▸ Work item: The data is to be repeated exactly, with the images removed.
Start of Information shown
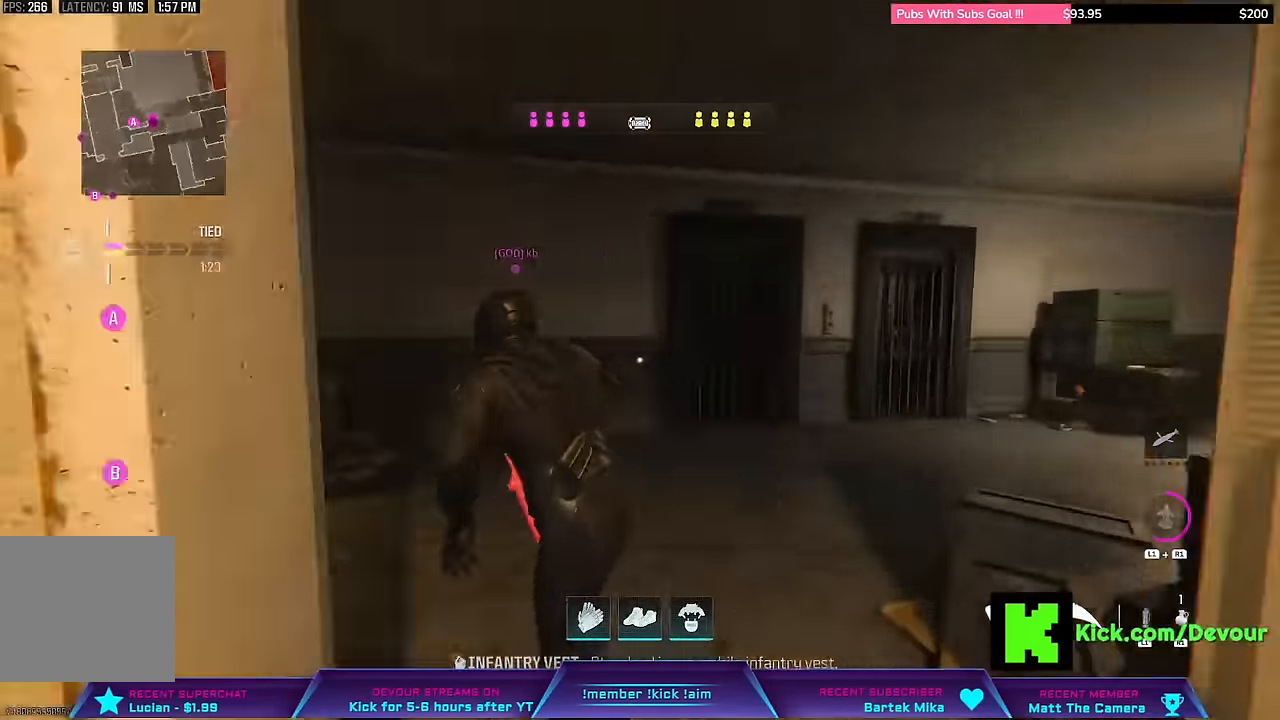
{"buttons": [], "left_stick": "up-left", "right_stick": "center", "events": [[50, "right_stick", "left"], [300, "right_stick", "center"], [417, "TRIANGLE", "down"], [500, "TRIANGLE", "up"], [500, "left_stick", "up-left"]]}
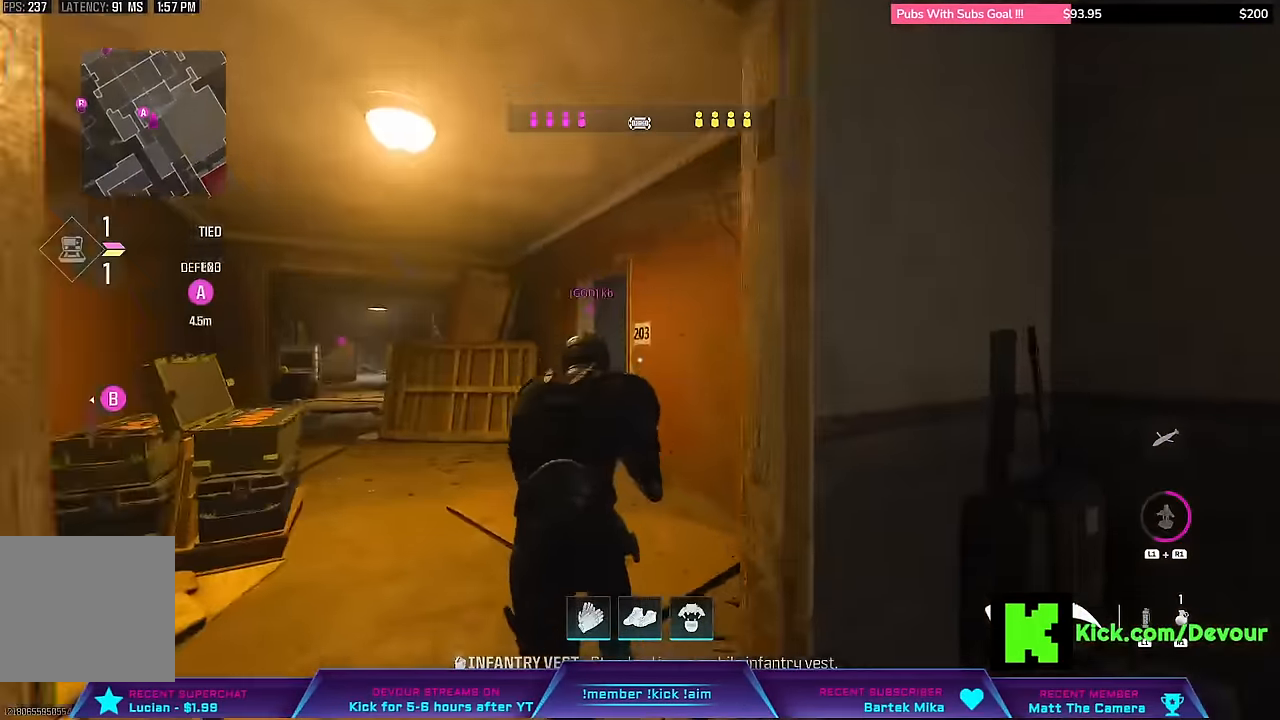
{"buttons": [], "left_stick": "up-left", "right_stick": "center", "events": [[400, "L3", "down"], [484, "L3", "up"]]}
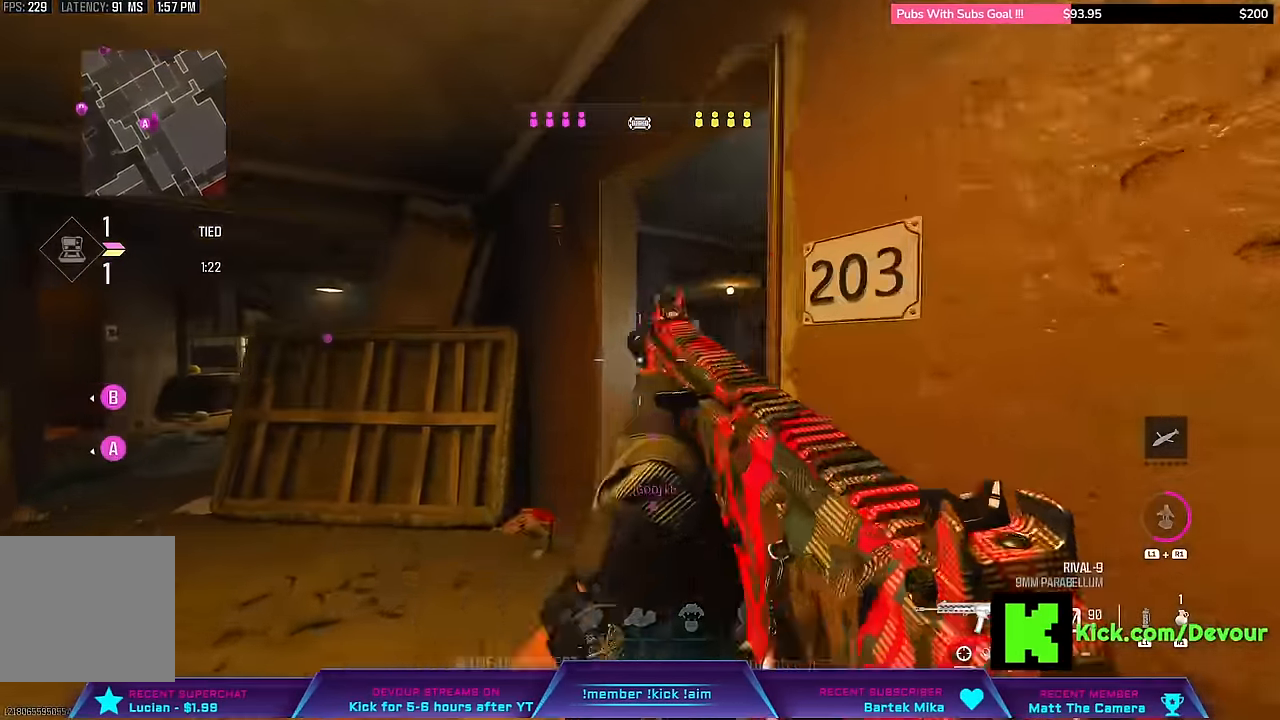
{"buttons": ["L3"], "left_stick": "up-left", "right_stick": "left", "events": [[184, "right_stick", "left"], [300, "left_stick", "center"], [384, "L3", "down"], [384, "left_stick", "up-left"]]}
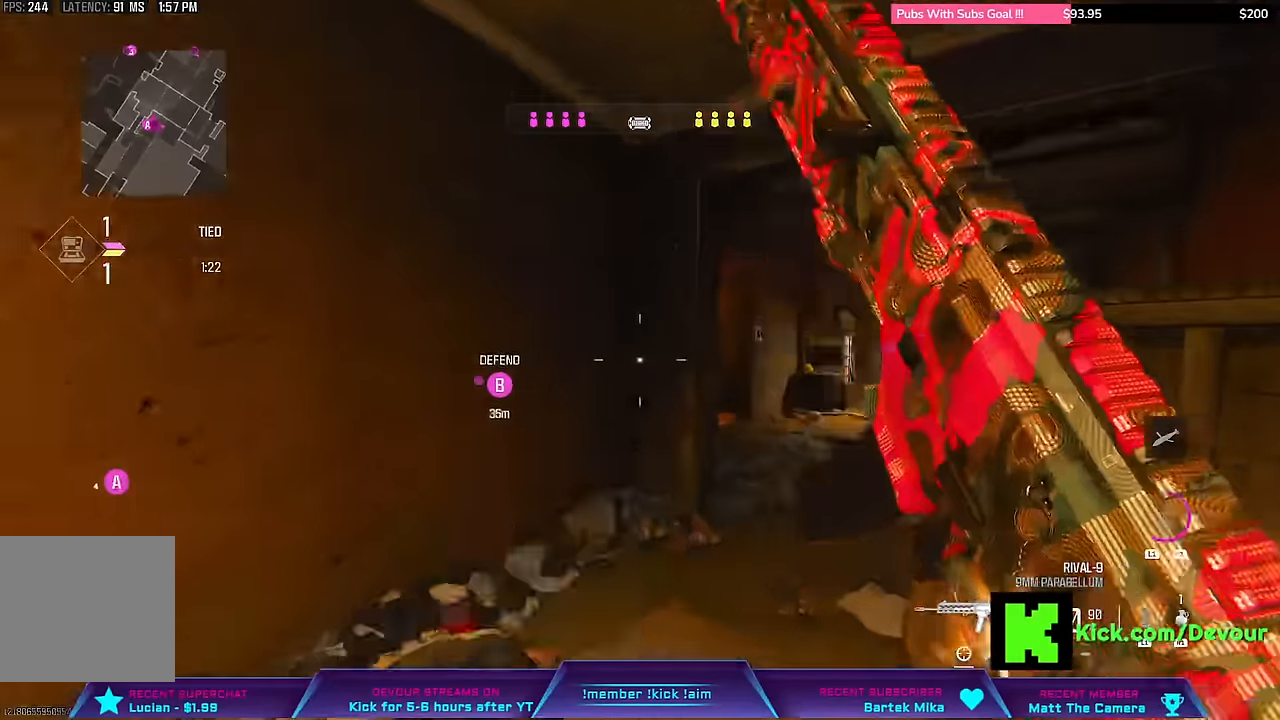
{"buttons": ["L2"], "left_stick": "center", "right_stick": "center", "events": [[134, "L3", "up"], [134, "left_stick", "center"], [150, "right_stick", "center"], [167, "CIRCLE", "down"], [267, "CIRCLE", "up"], [434, "L2", "down"]]}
End of Information shown
▸ Written reply:
{"buttons": [], "left_stick": "up-left", "right_stick": "center", "events": [[50, "right_stick", "left"], [300, "right_stick", "center"], [417, "TRIANGLE", "down"], [500, "TRIANGLE", "up"], [500, "left_stick", "up-left"]]}
{"buttons": [], "left_stick": "up-left", "right_stick": "center", "events": [[400, "L3", "down"], [484, "L3", "up"]]}
{"buttons": ["L3"], "left_stick": "up-left", "right_stick": "left", "events": [[184, "right_stick", "left"], [300, "left_stick", "center"], [384, "L3", "down"], [384, "left_stick", "up-left"]]}
{"buttons": ["L2"], "left_stick": "center", "right_stick": "center", "events": [[134, "L3", "up"], [134, "left_stick", "center"], [150, "right_stick", "center"], [167, "CIRCLE", "down"], [267, "CIRCLE", "up"], [434, "L2", "down"]]}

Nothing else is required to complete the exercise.